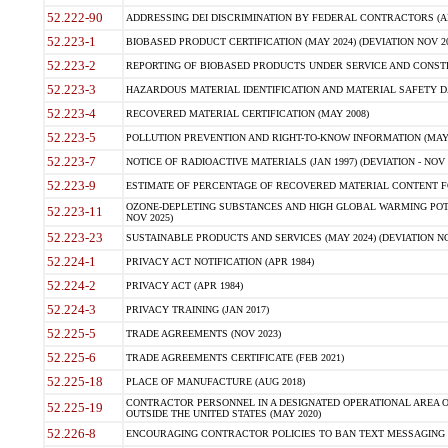
52.222-90
ADDRESSING DEI DISCRIMINATION BY FEDERAL CONTRACTORS (APR
52.223-1
BIOBASED PRODUCT CERTIFICATION (MAY 2024) (DEVIATION NOV 20
52.223-2
REPORTING OF BIOBASED PRODUCTS UNDER SERVICE AND CONSTRU
52.223-3
HAZARDOUS MATERIAL IDENTIFICATION AND MATERIAL SAFETY DATA (
52.223-4
RECOVERED MATERIAL CERTIFICATION (MAY 2008)
52.223-5
POLLUTION PREVENTION AND RIGHT-TO-KNOW INFORMATION (MAY 
52.223-7
NOTICE OF RADIOACTIVE MATERIALS (JAN 1997) (DEVIATION - NOV 
52.223-9
ESTIMATE OF PERCENTAGE OF RECOVERED MATERIAL CONTENT FO
OZONE-DEPLETING SUBSTANCES AND HIGH GLOBAL WARMING POTE
52.223-11
NOV 2025)
52.223-23
SUSTAINABLE PRODUCTS AND SERVICES (MAY 2024) (DEVIATION NO
52.224-1
PRIVACY ACT NOTIFICATION (APR 1984)
52.224-2
PRIVACY ACT (APR 1984)
52.224-3
PRIVACY TRAINING (JAN 2017)
52.225-5
TRADE AGREEMENTS (NOV 2023)
52.225-6
TRADE AGREEMENTS CERTIFICATE (FEB 2021)
52.225-18
PLACE OF MANUFACTURE (AUG 2018)
CONTRACTOR PERSONNEL IN A DESIGNATED OPERATIONAL AREA O
52.225-19
OUTSIDE THE UNITED STATES (MAY 2020)
52.226-8
ENCOURAGING CONTRACTOR POLICIES TO BAN TEXT MESSAGING W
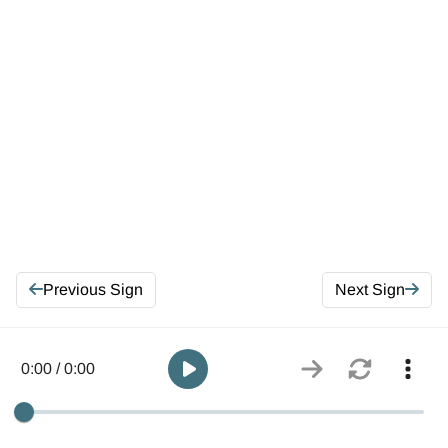
Previous Sign
Next Sign
0:00 / 0:00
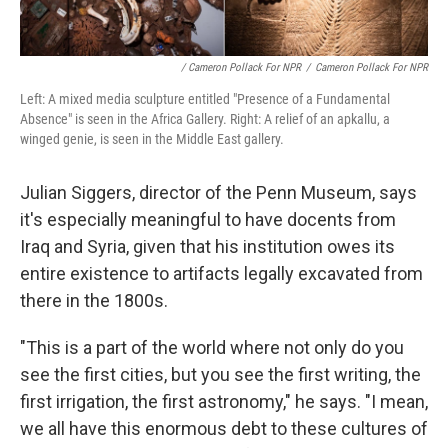
/ Cameron Pollack For NPR
/
Cameron Pollack For NPR
Left: A mixed media sculpture entitled "Presence of a Fundamental
Absence" is seen in the Africa Gallery. Right: A relief of an apkallu, a
winged genie, is seen in the Middle East gallery.
Julian Siggers, director of the Penn Museum, says
it's especially meaningful to have docents from
Iraq and Syria, given that his institution owes its
entire existence to artifacts legally excavated from
there in the 1800s.
"This is a part of the world where not only do you
see the first cities, but you see the first writing, the
first irrigation, the first astronomy," he says. "I mean,
we all have this enormous debt to these cultures of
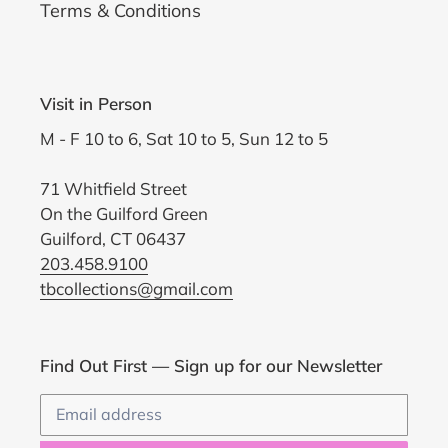
Terms & Conditions
Visit in Person
M - F 10 to 6, Sat 10 to 5, Sun 12 to 5
71 Whitfield Street
On the Guilford Green
Guilford, CT 06437
203.458.9100
tbcollections@gmail.com
Find Out First — Sign up for our Newsletter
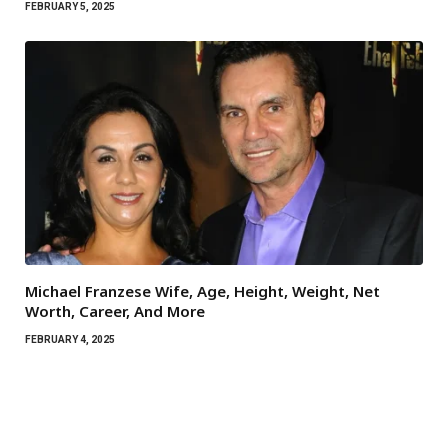
FEBRUARY 5, 2025
Michael Franzese Wife, Age, Height, Weight, Net
Worth, Career, And More
FEBRUARY 4, 2025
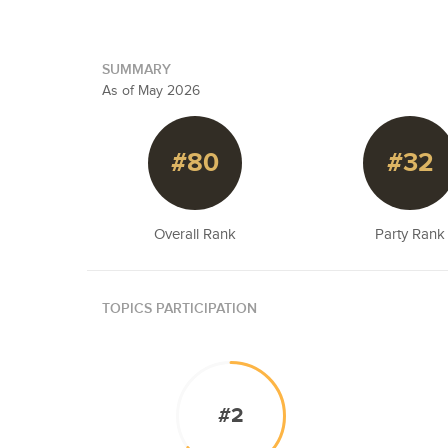
SUMMARY
As of May 2026
#80
#32
Overall Rank
Party Rank
TOPICS PARTICIPATION
#2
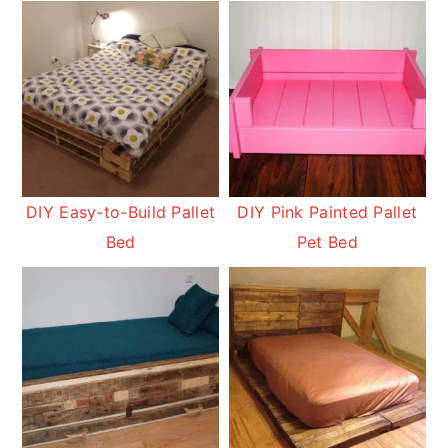
DIY Easy-to-Build Pallet
DIY Pink Painted Pallet
Bed
Pet Bed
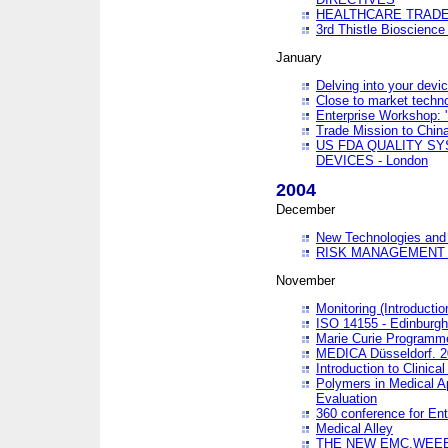
HEALTHCARE TRADE
3rd Thistle Bioscienc
January
Delving into your devi
Close to market technol
Enterprise Workshop: 
Trade Mission to Chi
US FDA QUALITY S
DEVICES - London
2004
December
New Technologies and 
RISK MANAGEMENT O
November
Monitoring (Introducti
ISO 14155 - Edinburgh
Marie Curie Programme
MEDICA Düsseldorf. 
Introduction to Clinical
Polymers in Medical A
Evaluation
360 conference for En
Medical Alley
THE NEW EMC,WEEE,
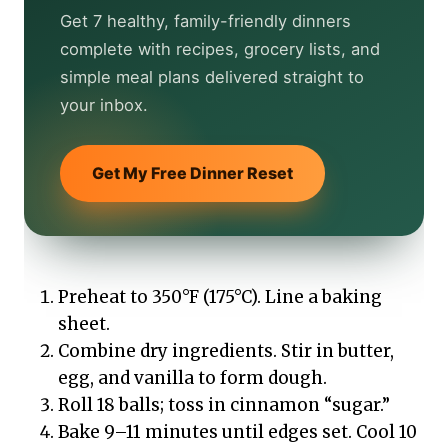
Get 7 healthy, family-friendly dinners
complete with recipes, grocery lists, and
simple meal plans delivered straight to
your inbox.
Get My Free Dinner Reset
Preheat to 350°F (175°C). Line a baking
sheet.
Combine dry ingredients. Stir in butter,
egg, and vanilla to form dough.
Roll 18 balls; toss in cinnamon “sugar.”
Bake 9–11 minutes until edges set. Cool 10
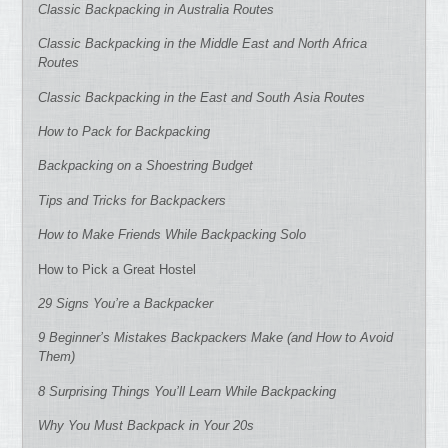
Classic Backpacking in Australia Routes
Classic Backpacking in the Middle East and North Africa
Routes
Classic Backpacking in the East and South Asia Routes
How to Pack for Backpacking
Backpacking on a Shoestring Budget
Tips and Tricks for Backpackers
How to Make Friends While Backpacking Solo
How to Pick a Great Hostel
29 Signs You’re a Backpacker
9 Beginner’s Mistakes Backpackers Make (and How to Avoid
Them)
8 Surprising Things You’ll Learn While Backpacking
Why You Must Backpack in Your 20s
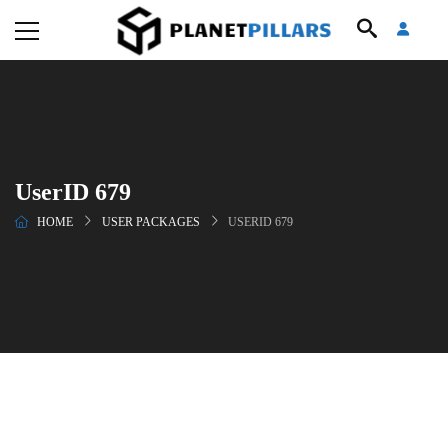
UserID 679
HOME
USER PACKAGES
USERID 679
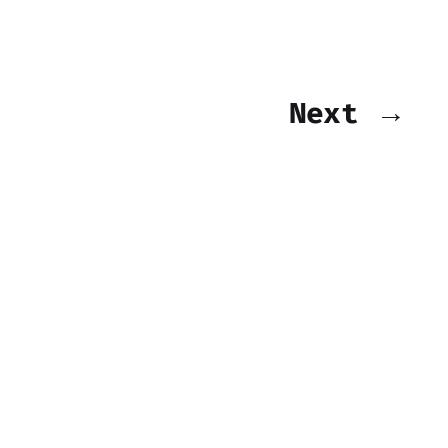
Next →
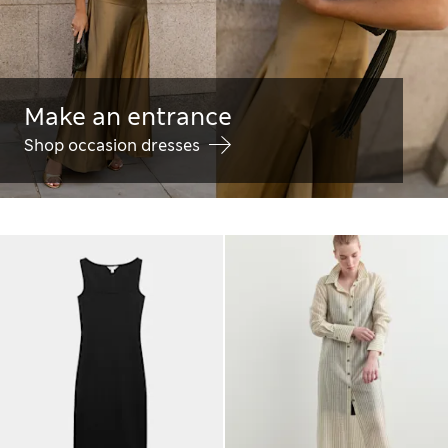
Make an entrance
Shop occasion dresses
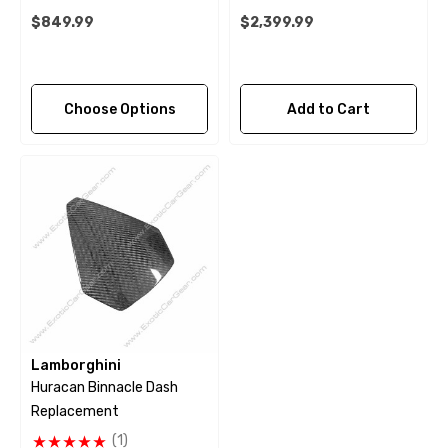
$849.99
$2,399.99
Choose Options
Add to Cart
Lamborghini
Huracan Binnacle Dash
Replacement
(1)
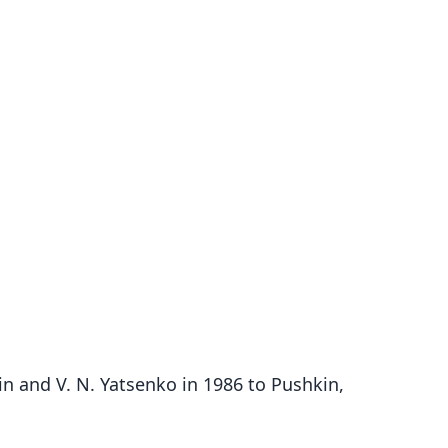
n and V. N. Yatsenko in 1986 to Pushkin,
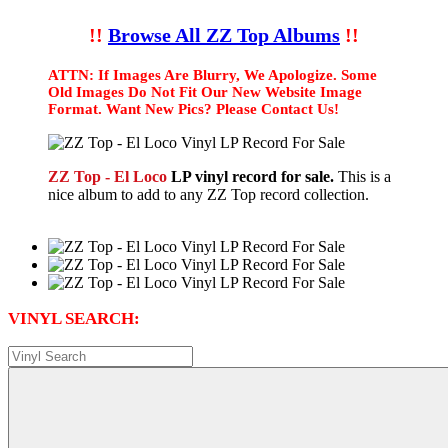
!!
Browse All ZZ Top Albums
!!
ATTN: If Images Are Blurry, We Apologize. Some
Old Images Do Not Fit Our New Website Image
Format. Want New Pics? Please Contact Us!
ZZ Top - El Loco
LP vinyl record for sale.
This is a
nice album to add to any ZZ Top record collection.
VINYL SEARCH:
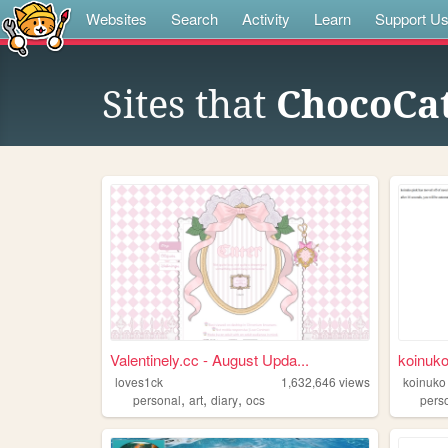
Websites
Search
Activity
Learn
Support U
Sites that
ChocoCat
Valentinely.cc - August Upda...
koinuko
loves1ck
1,632,646
views
koinuko
,
,
,
personal
art
diary
ocs
pers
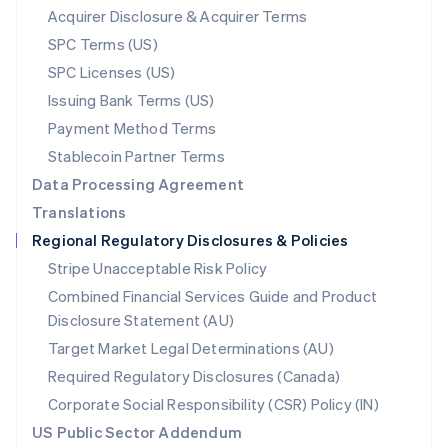
New Zealand
Acquirer Disclosure & Acquirer Terms
English
SPC Terms (US)
Norway
SPC Licenses (US)
English
Poland
Issuing Bank Terms (US)
English
Payment Method Terms
Portugal
Português
English
Stablecoin Partner Terms
Romania
Data Processing Agreement
English
Translations
Singapore
Regional Regulatory Disclosures & Policies
English
简体中文
Slovakia
Stripe Unacceptable Risk Policy
English
Combined Financial Services Guide and Product
Slovenia
Disclosure Statement (AU)
English
Italiano
Spain
Target Market Legal Determinations (AU)
Español
English
Required Regulatory Disclosures (Canada)
Sweden
Svenska
English
Corporate Social Responsibility (CSR) Policy (IN)
Switzerland
US Public Sector Addendum
Deutsch
Français
Italiano
English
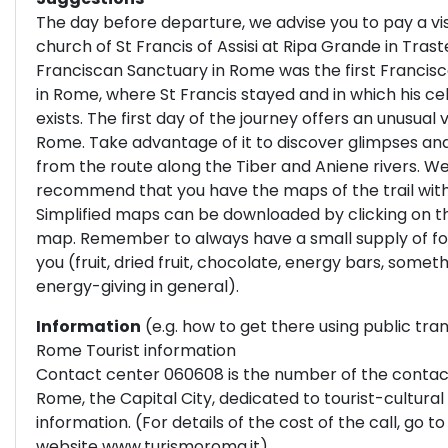
The day before departure, we advise you to pay a vis
church of St Francis of Assisi at Ripa Grande in Tras
Franciscan Sanctuary in Rome was the first Francis
in Rome, where St Francis stayed and in which his cell 
exists. The first day of the journey offers an unusual 
Rome. Take advantage of it to discover glimpses an
from the route along the Tiber and Aniene rivers. W
recommend that you have the maps of the trail with
Simplified maps can be downloaded by clicking on t
map. Remember to always have a small supply of fo
you (fruit, dried fruit, chocolate, energy bars, somet
energy-giving in general).
Information
(e.g. how to get there using public tra
Rome Tourist information
Contact center 060608 is the number of the contac
Rome, the Capital City, dedicated to tourist-cultural
information. (For details of the cost of the call, go to
website
www.turismoroma.it
)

— What this task involves —
What is needed is an exact reproduction of the data, pictures excluded.

— Expected output —
52.222-90
ADDRESSING DEI DISCRIMINATION BY FEDERAL CONTRACTORS (APR
52.223-1
BIOBASED PRODUCT CERTIFICATION (MAY 2024) (DEVIATION NOV 20
52.223-2
REPORTING OF BIOBASED PRODUCTS UNDER SERVICE AND CONSTRU
52.223-3
HAZARDOUS MATERIAL IDENTIFICATION AND MATERIAL SAFETY DATA (
52.223-4
RECOVERED MATERIAL CERTIFICATION (MAY 2008)
52.223-5
POLLUTION PREVENTION AND RIGHT-TO-KNOW INFORMATION (MAY 
52.223-7
NOTICE OF RADIOACTIVE MATERIALS (JAN 1997) (DEVIATION - NOV 
52.223-9
ESTIMATE OF PERCENTAGE OF RECOVERED MATERIAL CONTENT FO
OZONE-DEPLETING SUBSTANCES AND HIGH GLOBAL WARMING POTE
52.223-11
NOV 2025)
52.223-23
SUSTAINABLE PRODUCTS AND SERVICES (MAY 2024) (DEVIATION NO
52.224-1
PRIVACY ACT NOTIFICATION (APR 1984)
52.224-2
PRIVACY ACT (APR 1984)
52.224-3
PRIVACY TRAINING (JAN 2017)
52.225-5
TRADE AGREEMENTS (NOV 2023)
52.225-6
TRADE AGREEMENTS CERTIFICATE (FEB 2021)
52.225-18
PLACE OF MANUFACTURE (AUG 2018)
CONTRACTOR PERSONNEL IN A DESIGNATED OPERATIONAL AREA O
52.225-19
OUTSIDE THE UNITED STATES (MAY 2020)
52.226-8
ENCOURAGING CONTRACTOR POLICIES TO BAN TEXT MESSAGING W
Previous Sign
Next Sign
0:00 / 0:00
/ Cameron Pollack For NPR
/
Cameron Pollack For NPR
Left: A mixed media sculpture entitled "Presence of a Fundamental
Absence" is seen in the Africa Gallery. Right: A relief of an apkallu, a
winged genie, is seen in the Middle East gallery.
Julian Siggers, director of the Penn Museum, says
it's especially meaningful to have docents from
Iraq and Syria, given that his institution owes its
entire existence to artifacts legally excavated from
there in the 1800s.
"This is a part of the world where not only do you
see the first cities, but you see the first writing, the
first irrigation, the first astronomy," he says. "I mean,
we all have this enormous debt to these cultures of
Terms & Conditions
Visit in Person
M - F 10 to 6, Sat 10 to 5, Sun 12 to 5
71 Whitfield Street
On the Guilford Green
Guilford, CT 06437
203.458.9100
tbcollections@gmail.com
Find Out First — Sign up for our Newsletter
FEBRUARY 5, 2025
Michael Franzese Wife, Age, Height, Weight, Net
Worth, Career, And More
FEBRUARY 4, 2025
SUMMARY
As of May 2026
#80
#32
Overall Rank
Party Rank
TOPICS PARTICIPATION
#2
DIY Easy-to-Build Pallet
DIY Pink Painted Pallet
Bed
Pet Bed
HEALTHCARE TRADE
3rd Thistle Bioscienc
January
Delving into your devi
Close to market technol
Enterprise Workshop: 
Trade Mission to Chi
US FDA QUALITY S
DEVICES - London
2004
December
New Technologies and 
RISK MANAGEMENT O
November
Monitoring (Introducti
ISO 14155 - Edinburgh
Marie Curie Programme
MEDICA Düsseldorf. 
Introduction to Clinical
Polymers in Medical A
Evaluation
360 conference for En
Medical Alley
THE NEW EMC,WEEE,
Get 7 healthy, family-friendly dinners
complete with recipes, grocery lists, and
simple meal plans delivered straight to
your inbox.
Get My Free Dinner Reset
Preheat to 350°F (175°C). Line a baking
sheet.
Combine dry ingredients. Stir in butter,
egg, and vanilla to form dough.
Roll 18 balls; toss in cinnamon “sugar.”
Bake 9–11 minutes until edges set. Cool 10
Classic Backpacking in Australia Routes
Classic Backpacking in the Middle East and North Africa
Routes
Classic Backpacking in the East and South Asia Routes
How to Pack for Backpacking
Backpacking on a Shoestring Budget
Tips and Tricks for Backpackers
How to Make Friends While Backpacking Solo
How to Pick a Great Hostel
29 Signs You’re a Backpacker
9 Beginner’s Mistakes Backpackers Make (and How to Avoid
Them)
8 Surprising Things You’ll Learn While Backpacking
Why You Must Backpack in Your 20s
UserID 679
HOME
USER PACKAGES
USERID 679
Next →
Make an entrance
Shop occasion dresses
$849.99
$2,399.99
Choose Options
Add to Cart
Lamborghini
Huracan Binnacle Dash
Replacement
(1)
n and V. N. Yatsenko in 1986 to Pushkin,
!!
Browse All ZZ Top Albums
!!
ATTN: If Images Are Blurry, We Apologize. Some
Old Images Do Not Fit Our New Website Image
Format. Want New Pics? Please Contact Us!
ZZ Top - El Loco
LP vinyl record for sale.
This is a
nice album to add to any ZZ Top record collection.
VINYL SEARCH:
Websites
Search
Activity
Learn
Support U
Sites that
ChocoCat
Valentinely.cc - August Upda...
koinuko
loves1ck
1,632,646
views
koinuko
,
,
,
personal
art
diary
ocs
pers
New Zealand
Acquirer Disclosure & Acquirer Terms
English
SPC Terms (US)
Norway
SPC Licenses (US)
English
Poland
Issuing Bank Terms (US)
English
Payment Method Terms
Portugal
Português
English
Stablecoin Partner Terms
Romania
Data Processing Agreement
English
Translations
Singapore
Regional Regulatory Disclosures & Policies
English
简体中文
Slovakia
Stripe Unacceptable Risk Policy
English
Combined Financial Services Guide and Product
Slovenia
Disclosure Statement (AU)
English
Italiano
Spain
Target Market Legal Determinations (AU)
Español
English
Required Regulatory Disclosures (Canada)
Sweden
Svenska
English
Corporate Social Responsibility (CSR) Policy (IN)
Switzerland
US Public Sector Addendum
Deutsch
Français
Italiano
English
The day before departure, we advise you to pay a vis
church of St Francis of Assisi at Ripa Grande in Tras
Franciscan Sanctuary in Rome was the first Francis
in Rome, where St Francis stayed and in which his cell 
exists. The first day of the journey offers an unusual 
Rome. Take advantage of it to discover glimpses an
from the route along the Tiber and Aniene rivers. W
recommend that you have the maps of the trail with
Simplified maps can be downloaded by clicking on t
map. Remember to always have a small supply of fo
you (fruit, dried fruit, chocolate, energy bars, somet
energy-giving in general).
Information
(e.g. how to get there using public tra
Rome Tourist information
Contact center 060608 is the number of the contac
Rome, the Capital City, dedicated to tourist-cultural
information. (For details of the cost of the call, go to
website
www.turismoroma.it
)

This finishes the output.